The seemingly low-stakes world of text and email customer messaging will mint some big fortunes Wednesday, when marketing technology firm Klaviyo Inc. begins trading in New York.
(Bloomberg) — The seemingly low-stakes world of text and email customer messaging will mint some big fortunes Wednesday, when marketing technology firm Klaviyo Inc. begins trading in New York.
Andrew Bialecki founded the Boston-based firm in 2012. The platform enables businesses to create targeted marketing campaigns, track customer behavior, and analyze their performance.
It grew rapidly, attracting investors including Summit Partners, Lone Pine Capital and Shopify. The company’s $30 a share offering price values it at $9 billion based on its fully diluted share count.
That’s set to make Bialecki, 37, very rich. He still owns about one-third of the company making him the company’s largest shareholder, a stake worth $3 billion according to the Bloomberg Billionaires Index. Born into a family of small business owners, Bialecki calls himself a proponent of ownership and independence.
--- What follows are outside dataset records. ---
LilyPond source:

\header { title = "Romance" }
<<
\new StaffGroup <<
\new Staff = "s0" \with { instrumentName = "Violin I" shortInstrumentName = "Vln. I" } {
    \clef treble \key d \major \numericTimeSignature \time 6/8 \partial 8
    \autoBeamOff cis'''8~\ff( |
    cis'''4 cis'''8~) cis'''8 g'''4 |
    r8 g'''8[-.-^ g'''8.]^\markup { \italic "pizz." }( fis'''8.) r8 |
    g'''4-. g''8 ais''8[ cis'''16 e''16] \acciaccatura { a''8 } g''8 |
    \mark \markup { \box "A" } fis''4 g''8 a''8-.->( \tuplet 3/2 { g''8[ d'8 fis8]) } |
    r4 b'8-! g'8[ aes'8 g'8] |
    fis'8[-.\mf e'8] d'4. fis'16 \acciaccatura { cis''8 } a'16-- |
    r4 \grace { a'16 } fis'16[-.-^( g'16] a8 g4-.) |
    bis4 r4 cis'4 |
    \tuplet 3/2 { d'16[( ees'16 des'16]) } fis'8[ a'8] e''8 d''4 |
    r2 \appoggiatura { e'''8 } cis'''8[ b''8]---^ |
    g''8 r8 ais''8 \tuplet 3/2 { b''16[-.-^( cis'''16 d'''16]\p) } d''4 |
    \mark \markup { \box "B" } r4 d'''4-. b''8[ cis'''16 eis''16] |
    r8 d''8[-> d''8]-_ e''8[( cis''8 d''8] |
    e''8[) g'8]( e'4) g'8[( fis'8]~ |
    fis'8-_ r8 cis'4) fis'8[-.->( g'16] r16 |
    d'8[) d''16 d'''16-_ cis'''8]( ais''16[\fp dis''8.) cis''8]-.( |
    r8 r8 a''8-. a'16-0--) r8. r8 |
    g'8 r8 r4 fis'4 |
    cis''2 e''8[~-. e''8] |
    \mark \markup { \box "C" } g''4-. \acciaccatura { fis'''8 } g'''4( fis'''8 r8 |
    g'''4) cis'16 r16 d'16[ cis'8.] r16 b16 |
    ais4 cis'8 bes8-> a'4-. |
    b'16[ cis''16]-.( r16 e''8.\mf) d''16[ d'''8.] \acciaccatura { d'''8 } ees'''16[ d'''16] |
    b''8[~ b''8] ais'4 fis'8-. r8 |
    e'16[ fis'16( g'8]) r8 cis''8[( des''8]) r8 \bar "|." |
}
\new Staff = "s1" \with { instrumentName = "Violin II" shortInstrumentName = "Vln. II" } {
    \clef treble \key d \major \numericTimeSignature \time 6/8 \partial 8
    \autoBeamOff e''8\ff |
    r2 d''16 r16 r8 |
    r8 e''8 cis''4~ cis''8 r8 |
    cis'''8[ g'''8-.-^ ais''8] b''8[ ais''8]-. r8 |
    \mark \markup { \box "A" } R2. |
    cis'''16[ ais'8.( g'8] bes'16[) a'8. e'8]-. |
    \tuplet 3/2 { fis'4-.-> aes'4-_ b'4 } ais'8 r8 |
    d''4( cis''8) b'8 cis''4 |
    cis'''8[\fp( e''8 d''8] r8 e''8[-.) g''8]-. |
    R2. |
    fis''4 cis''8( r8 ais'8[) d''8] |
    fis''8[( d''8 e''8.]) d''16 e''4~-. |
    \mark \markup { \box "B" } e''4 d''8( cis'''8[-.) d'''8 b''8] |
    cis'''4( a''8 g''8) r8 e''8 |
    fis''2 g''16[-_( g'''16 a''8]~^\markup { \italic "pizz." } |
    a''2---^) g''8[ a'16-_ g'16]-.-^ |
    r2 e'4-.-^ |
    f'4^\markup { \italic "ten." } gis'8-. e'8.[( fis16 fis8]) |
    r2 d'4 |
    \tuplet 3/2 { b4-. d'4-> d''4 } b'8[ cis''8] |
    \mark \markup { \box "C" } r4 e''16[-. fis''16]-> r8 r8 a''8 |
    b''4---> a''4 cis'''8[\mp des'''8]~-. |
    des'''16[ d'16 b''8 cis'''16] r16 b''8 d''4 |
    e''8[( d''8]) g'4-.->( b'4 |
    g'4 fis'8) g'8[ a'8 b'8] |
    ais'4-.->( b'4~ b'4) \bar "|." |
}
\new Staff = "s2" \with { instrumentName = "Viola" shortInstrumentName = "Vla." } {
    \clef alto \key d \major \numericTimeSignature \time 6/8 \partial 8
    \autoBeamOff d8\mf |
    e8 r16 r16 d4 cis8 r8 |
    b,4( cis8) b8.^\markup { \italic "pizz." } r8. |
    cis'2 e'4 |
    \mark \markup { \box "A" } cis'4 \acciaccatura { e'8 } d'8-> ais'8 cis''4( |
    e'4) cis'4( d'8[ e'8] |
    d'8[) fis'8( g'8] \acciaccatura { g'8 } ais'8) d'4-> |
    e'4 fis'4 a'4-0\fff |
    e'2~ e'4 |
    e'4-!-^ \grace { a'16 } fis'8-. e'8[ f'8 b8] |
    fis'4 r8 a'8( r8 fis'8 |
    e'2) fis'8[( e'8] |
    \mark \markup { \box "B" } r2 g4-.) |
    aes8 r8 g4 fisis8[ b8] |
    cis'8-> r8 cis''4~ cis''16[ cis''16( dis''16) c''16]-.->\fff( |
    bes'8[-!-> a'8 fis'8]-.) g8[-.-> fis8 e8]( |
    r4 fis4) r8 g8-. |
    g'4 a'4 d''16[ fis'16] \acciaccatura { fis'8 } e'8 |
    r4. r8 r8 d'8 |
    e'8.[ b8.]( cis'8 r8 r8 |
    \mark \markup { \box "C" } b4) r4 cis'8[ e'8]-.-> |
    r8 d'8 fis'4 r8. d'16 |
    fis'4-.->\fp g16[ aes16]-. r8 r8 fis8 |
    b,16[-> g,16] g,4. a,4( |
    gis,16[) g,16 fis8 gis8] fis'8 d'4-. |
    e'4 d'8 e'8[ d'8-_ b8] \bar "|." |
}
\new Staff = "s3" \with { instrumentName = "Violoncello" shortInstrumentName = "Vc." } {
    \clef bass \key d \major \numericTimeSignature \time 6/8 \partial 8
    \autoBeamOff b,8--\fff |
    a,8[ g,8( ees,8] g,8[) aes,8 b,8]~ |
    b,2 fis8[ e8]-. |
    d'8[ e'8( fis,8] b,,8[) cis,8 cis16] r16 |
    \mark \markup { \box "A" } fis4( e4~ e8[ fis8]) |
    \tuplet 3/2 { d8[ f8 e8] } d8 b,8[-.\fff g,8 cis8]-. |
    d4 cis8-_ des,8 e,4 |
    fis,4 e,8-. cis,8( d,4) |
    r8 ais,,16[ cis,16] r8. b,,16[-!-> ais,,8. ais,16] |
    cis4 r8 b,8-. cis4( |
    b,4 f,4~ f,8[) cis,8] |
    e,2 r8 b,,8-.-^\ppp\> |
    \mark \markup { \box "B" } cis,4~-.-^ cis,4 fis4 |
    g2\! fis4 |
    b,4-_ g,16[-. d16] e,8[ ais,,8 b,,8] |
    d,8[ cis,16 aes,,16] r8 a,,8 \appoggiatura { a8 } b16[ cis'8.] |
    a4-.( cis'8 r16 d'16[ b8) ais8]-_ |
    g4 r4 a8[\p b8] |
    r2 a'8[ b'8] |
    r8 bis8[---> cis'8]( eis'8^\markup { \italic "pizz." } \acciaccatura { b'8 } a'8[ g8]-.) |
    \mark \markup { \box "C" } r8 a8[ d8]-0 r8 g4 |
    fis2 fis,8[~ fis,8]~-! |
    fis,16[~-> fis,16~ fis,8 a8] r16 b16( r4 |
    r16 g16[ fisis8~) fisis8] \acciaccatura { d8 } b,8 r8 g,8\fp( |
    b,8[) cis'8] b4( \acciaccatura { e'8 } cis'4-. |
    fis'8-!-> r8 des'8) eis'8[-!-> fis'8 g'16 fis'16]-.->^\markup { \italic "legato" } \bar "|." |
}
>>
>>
“My advice to founders: raise as little as you need and prove some traction with customers,” Bialecki told Inspired Capital’s Alexa von Tobel in a 2022 podcast. “Once you do that, fundraising for the rest of your life gets a lot easier.”
A spokesperson for Klaviyo didn’t respond to a request for comment.
READ MORE: Shopify-Backed Klaviyo Draws BlackRock to $518 Million IPO
After studying physics, astronomy, and astrophysics at Harvard University, Bialecki joined retail analytics firm Applied Predictive Technologies as an engineer. He later worked at marketing software companies Performable and Rocktech Digital before starting Klaviyo.
He was joined by Ed Hallen, an MIT graduate who also worked at Applied Predictive Technologies and is now the company’s chief product officer. Hallen, 41, owns a stake in Klaviyo worth more than $1 billion, according to the Bloomberg Billionaires Index.
Bialecki and Hallen have already begun cashing in on their company’s success. Bialecki sold almost $30 million of stock in a repurchase program in 2020, while Hallen sold shares worth $90 million between 2020 and 2021.
Klaviyo had net income of about $15 million on revenue of $321 million for the first six months of 2023, compared with a loss of $25 million on revenue of $208 million for the same period last year. Its initial public offering raised $576 million.
In its prospectus, Klaviyo says efficiency “is part of our DNA.” Of the $455 million in primary capital it had raised before the company’s IPO, the company says it spent only $15 million in the operation of its business.
Klaviyo joins a mini-wave of companies going public in September, including Instacart and Arm Holdings Plc, ending the longest lull in US listings since the financial crisis.